*WHAT YOU HAVE TO DO:* Every line below between the line holding "wine bottle: present" and the line holding "ceramic bowl: present", inclusive, should be repeated exactly, and all other lines omitted.

INPUT RECORDS Start Marker

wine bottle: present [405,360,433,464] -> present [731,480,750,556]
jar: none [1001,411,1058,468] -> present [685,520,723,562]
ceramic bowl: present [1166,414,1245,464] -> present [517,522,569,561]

INPUT RECORDS End Marker
INPUT RECORDS Start Marker

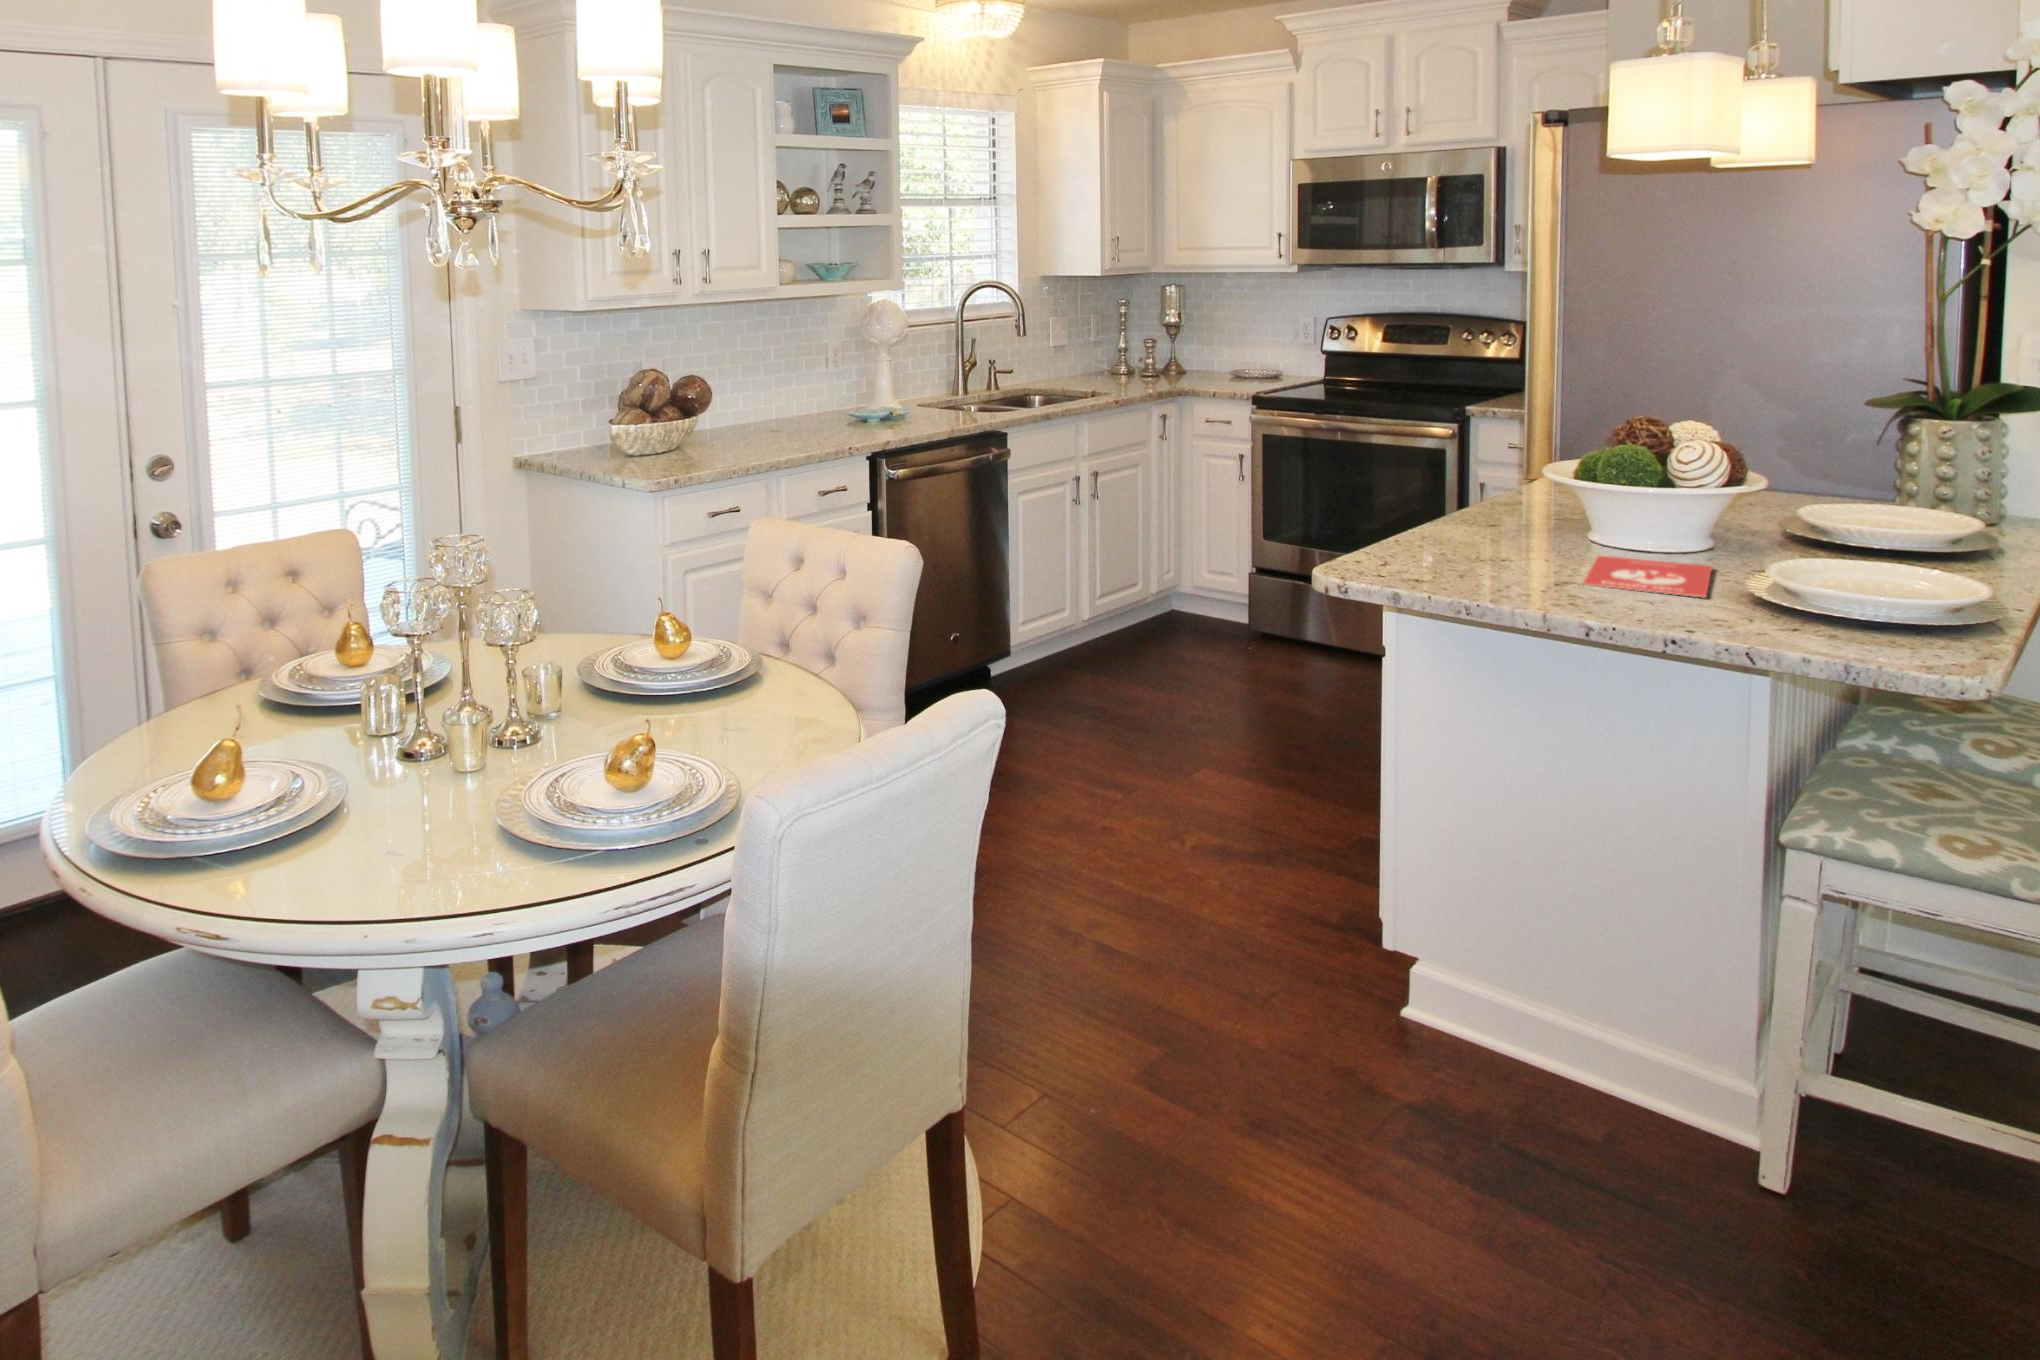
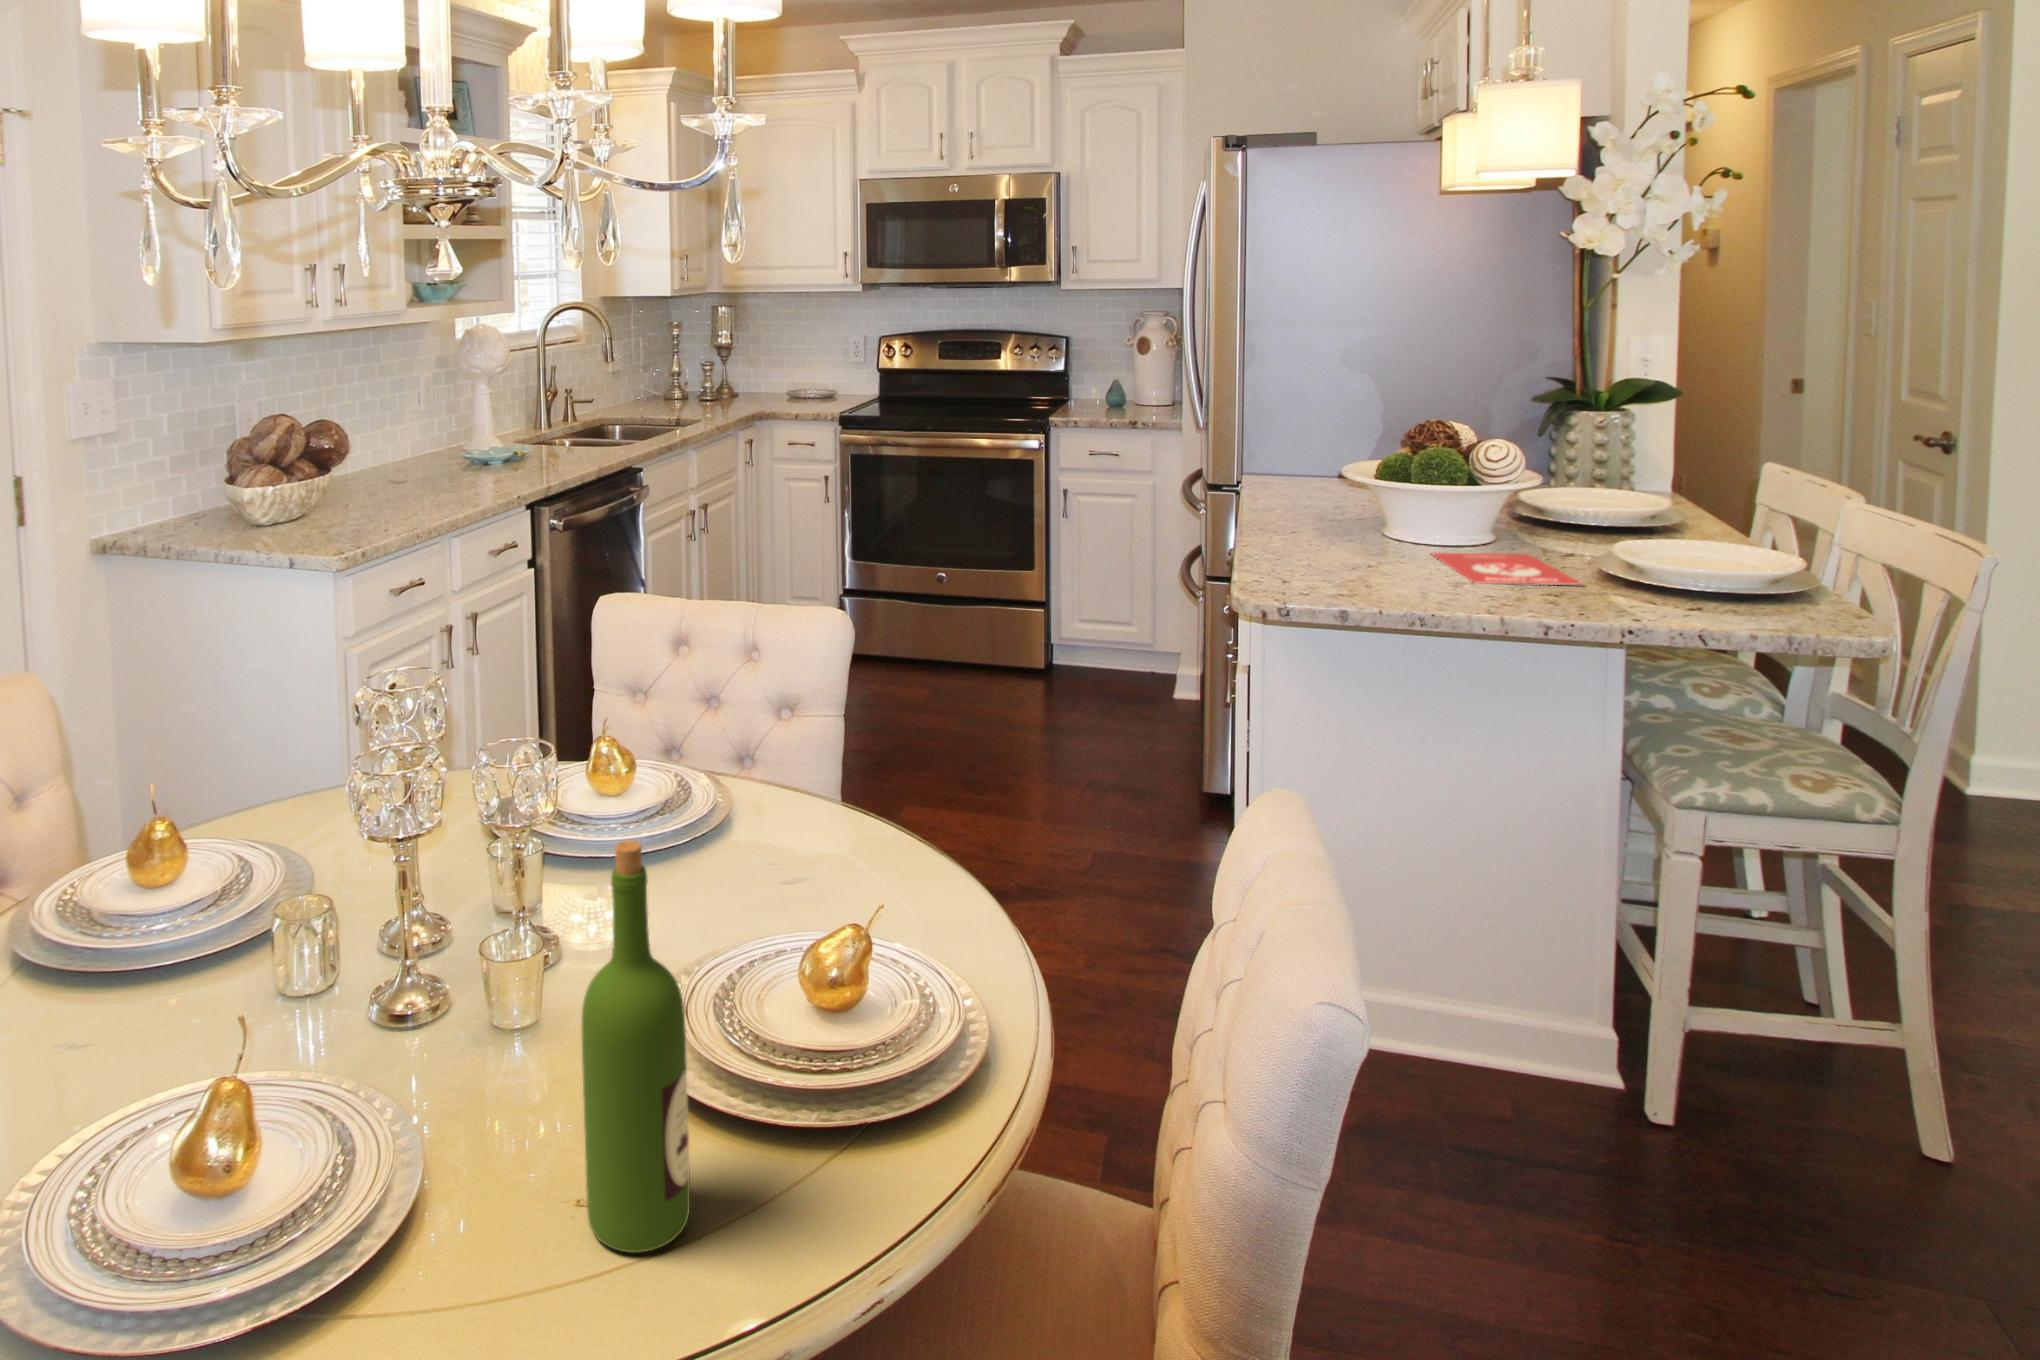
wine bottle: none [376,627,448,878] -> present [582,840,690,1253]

INPUT RECORDS End Marker
INPUT RECORDS Start Marker

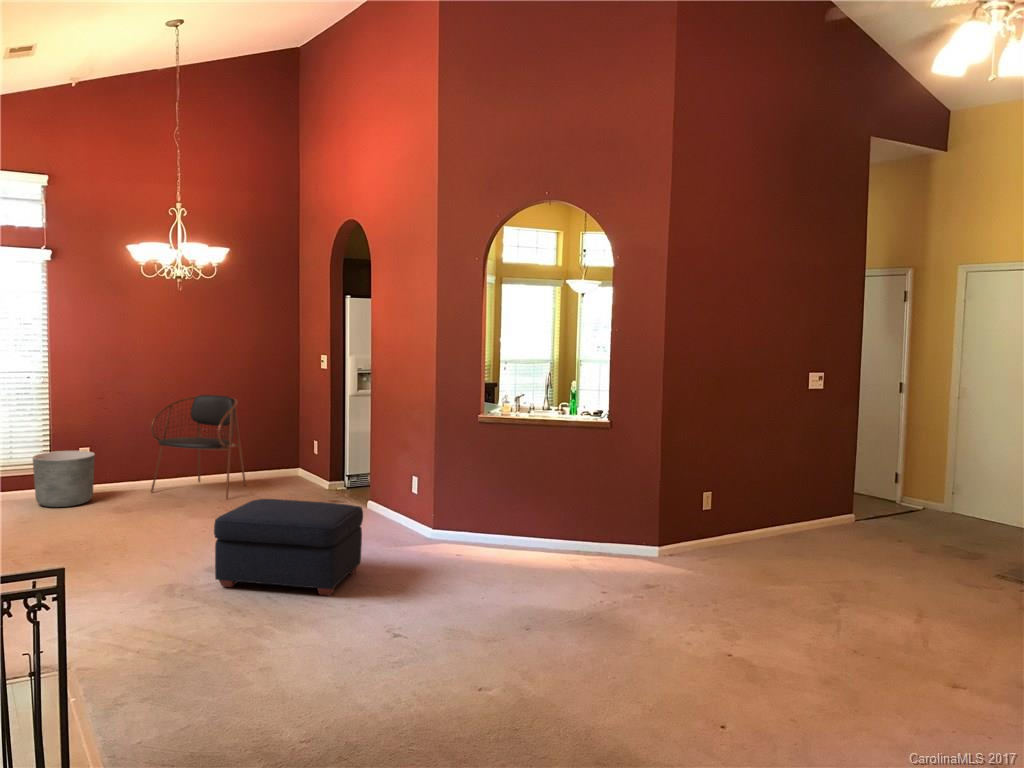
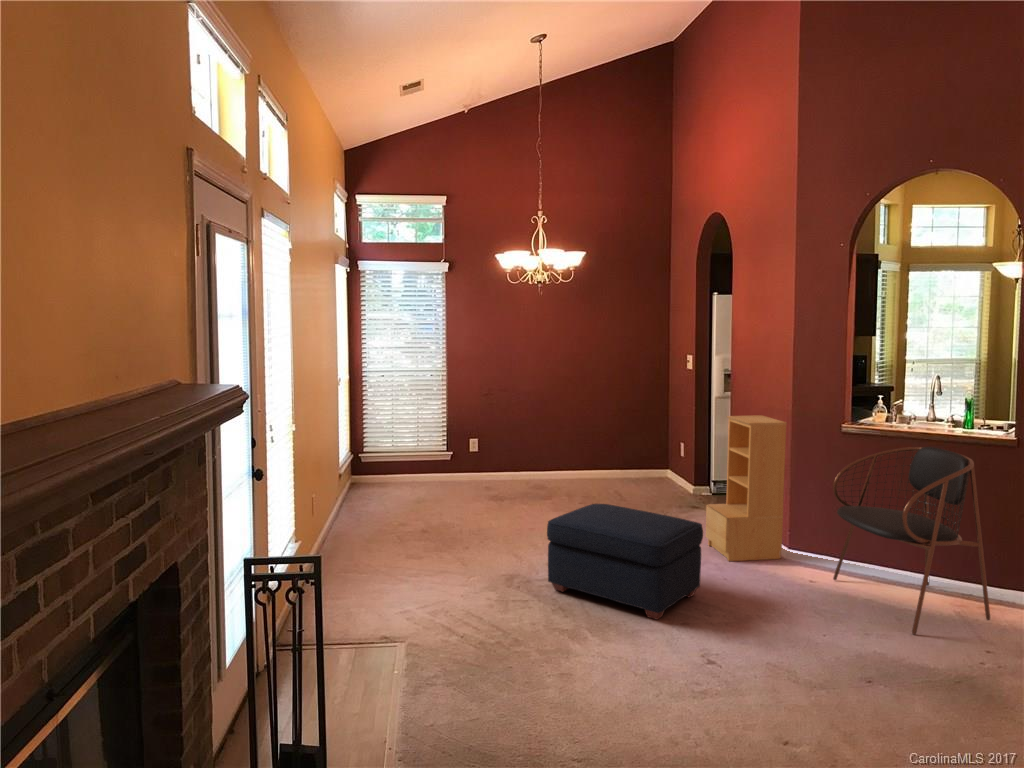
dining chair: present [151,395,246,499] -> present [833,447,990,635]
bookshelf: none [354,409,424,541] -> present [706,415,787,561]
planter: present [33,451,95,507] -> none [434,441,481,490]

INPUT RECORDS End Marker

*FINISHED TASK:*
wine bottle: present [405,360,433,464] -> present [731,480,750,556]
jar: none [1001,411,1058,468] -> present [685,520,723,562]
ceramic bowl: present [1166,414,1245,464] -> present [517,522,569,561]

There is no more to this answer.